Text segment>
Many Faces: How Face Tracking Works - iVideoGameBoss/iRoopDeepFaceCam GitHub Wiki

Deep Dive: How Face Tracking Works (Many Faces) - Advanced

This page provides a comprehensive and in-depth analysis of the _process_face_tracking_many function. It details the methods used for tracking multiple faces, up to 10 in this implementation, focusing on dynamic tracking, avoiding face-id mixing, and maintaining a smooth and consistent face-swapping experience. This function is the most complex, as it deals with a dynamic number of tracked objects.

Core Function: Dynamic Multi-Face Tracking

The primary objective of _process_face_tracking_many is to track up to 10 distinct faces in a video, allowing for face swapping on each of them with different source faces. This involves tracking a dynamic number of faces, assigning a source face to each target face correctly, and handling situations when faces enter, exit, or are temporarily lost in the video frame.

Detailed Variable Breakdown

Let's detail the crucial variables within this function:

tracked_faces_many (dict):
- A dictionary that stores the data of each tracked face. The dictionary keys are integers, and the values are dictionaries containing the following:
- embedding (numpy.ndarray): The face embedding of the tracked face.
- position (Tuple[float, float]): The (x, y) coordinates of the center of the tracked face.
- id (int): The unique identification number for the face.
- The keys are the track ids for each face.
- This dictionary is created using the globals() function if it does not exist.
position_histories_many (dict):
- A dictionary that stores each faces position history. The keys of the dictionary are track ids for each face, and the value is a deque storing the last 30 face positions for that particular face.
- Used to calculate an average position, useful for predicting where the face should be if we did not see the face on a current frame.
- Limited to a size of 30, so it acts as a short memory of where the face was.
- This dictionary is created using the globals() function if it does not exist.
target_embedding (numpy.ndarray):
- The face embedding of the current target_face.
target_position (Tuple[float, float]):
- The (x, y) coordinates of the center of the current target_face.
face_id (int):
- Unique identification number of the current target_face.
use_pseudo_face (bool):
- A variable to check if we should create a pseudo face or not.
target_face (Face):
- An object containing the information about each of the detected faces in the current frame.

Task requirements> According to the face tracking page above, how many recent positions does position_histories_many keep for each tracked face?

Supplied material>
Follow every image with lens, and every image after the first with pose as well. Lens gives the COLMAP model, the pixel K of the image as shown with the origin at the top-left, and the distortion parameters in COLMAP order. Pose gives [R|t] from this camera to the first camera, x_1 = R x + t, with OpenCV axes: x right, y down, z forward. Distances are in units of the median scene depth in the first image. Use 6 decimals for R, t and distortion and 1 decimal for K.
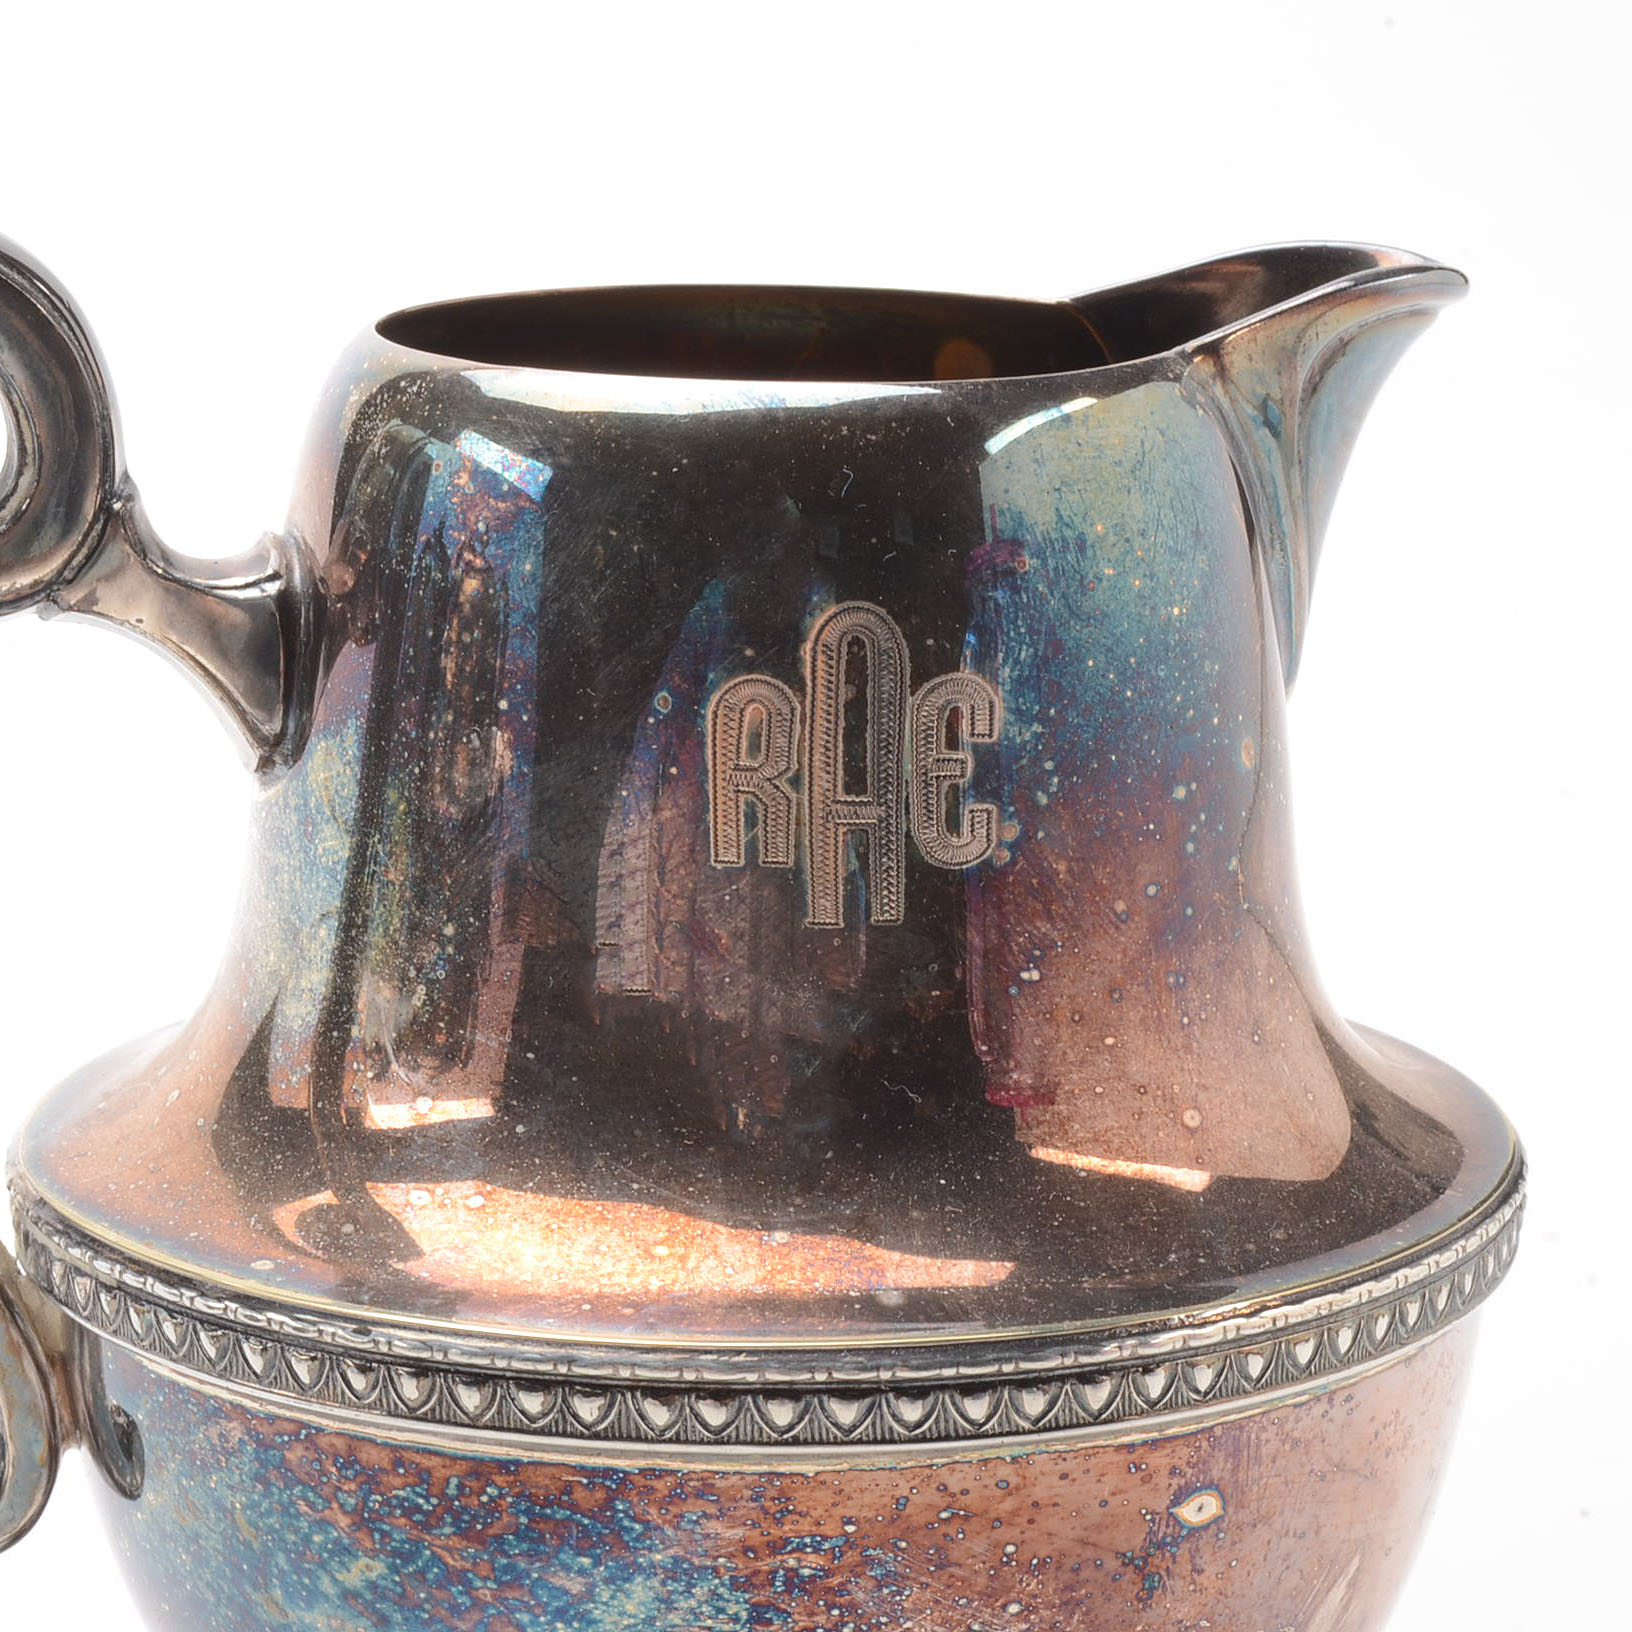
lens RADIAL K [[5115.2, 0, 959.9], [0, 5115.2, 815.3], [0, 0, 1]] dist [0.054002, -1.526981]
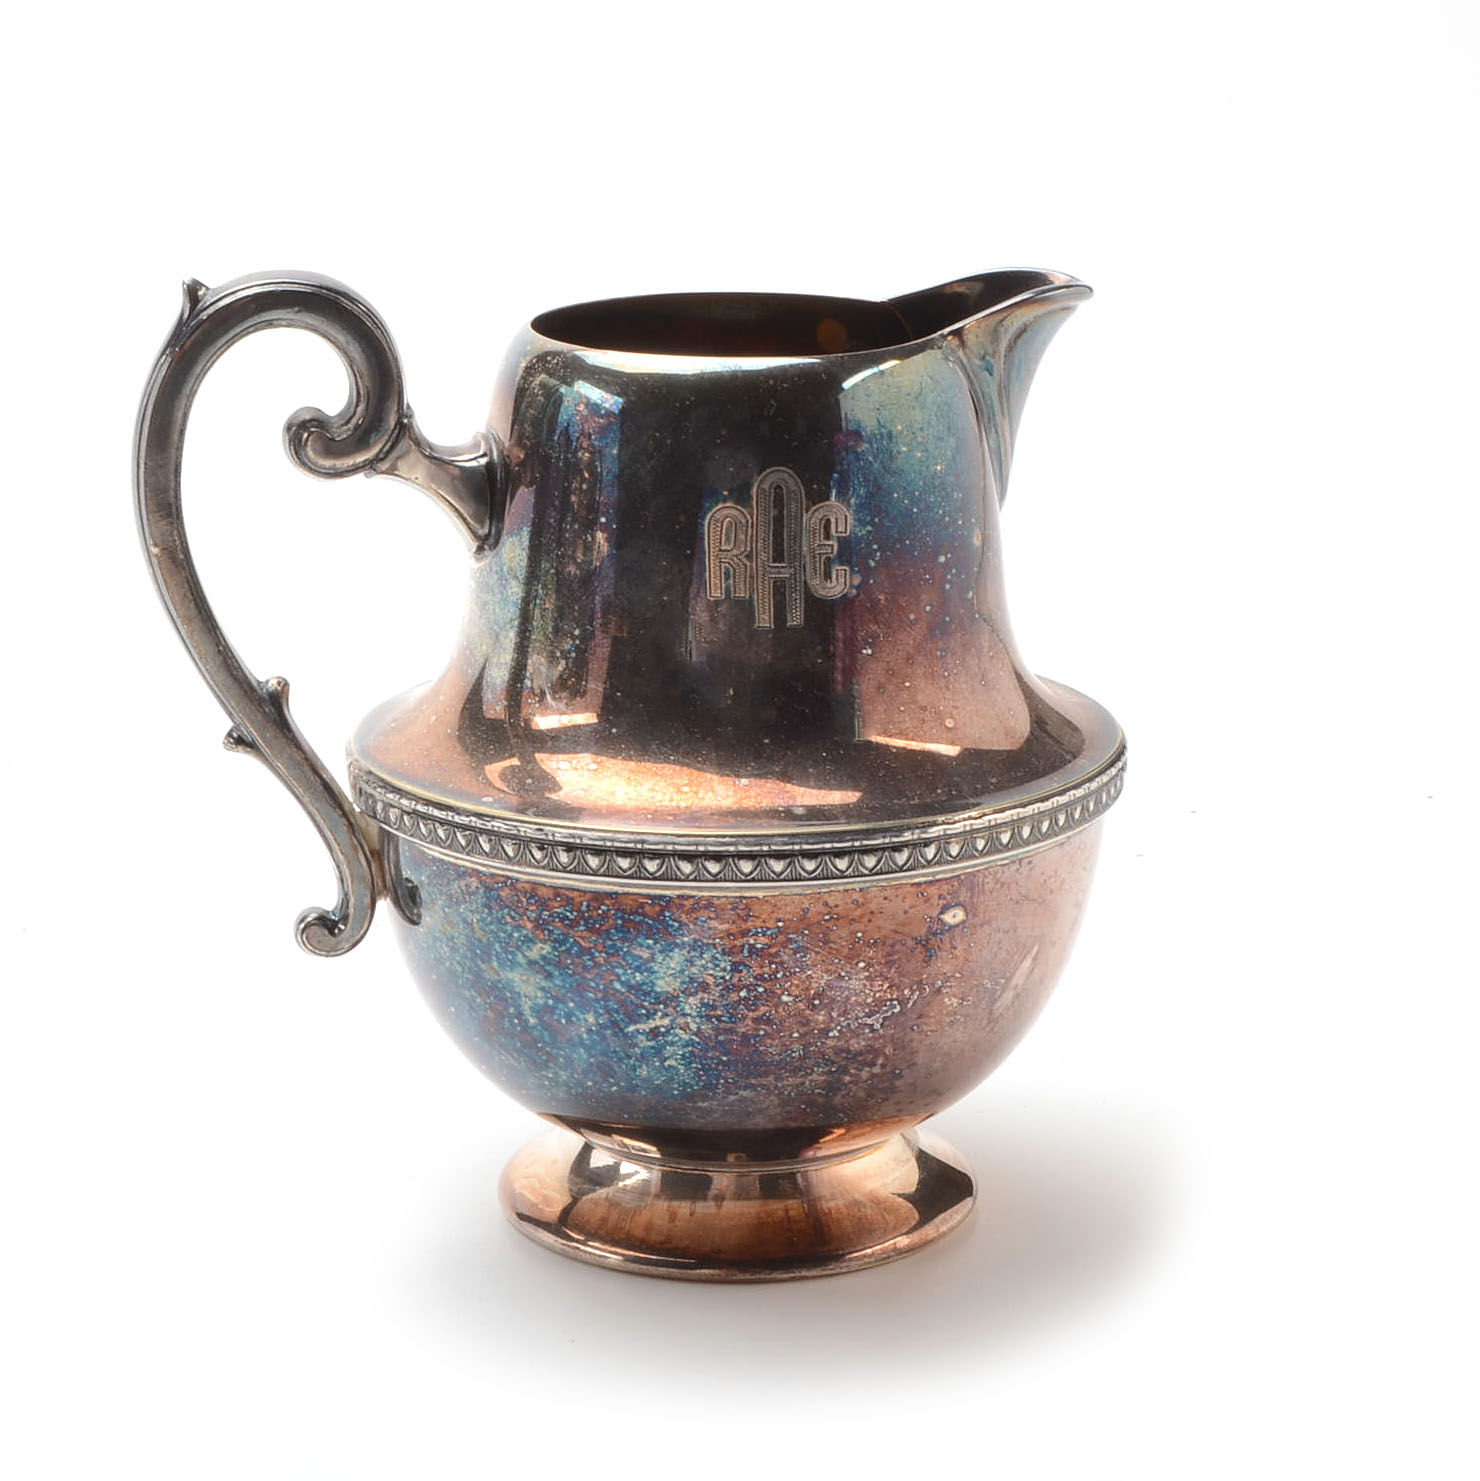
lens RADIAL K [[4167.5, 0, 740.0], [0, 4167.5, 740.5], [0, 0, 1]] dist [-0.065093, 0.069238]
pose [[0.999573, -0.010442, -0.027290, 0.008229], [0.011697, 0.998862, 0.046236, -0.009954], [0.026776, -0.046535, 0.998558, -0.631891]]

Answer below> It keeps the last 30 positions for each face.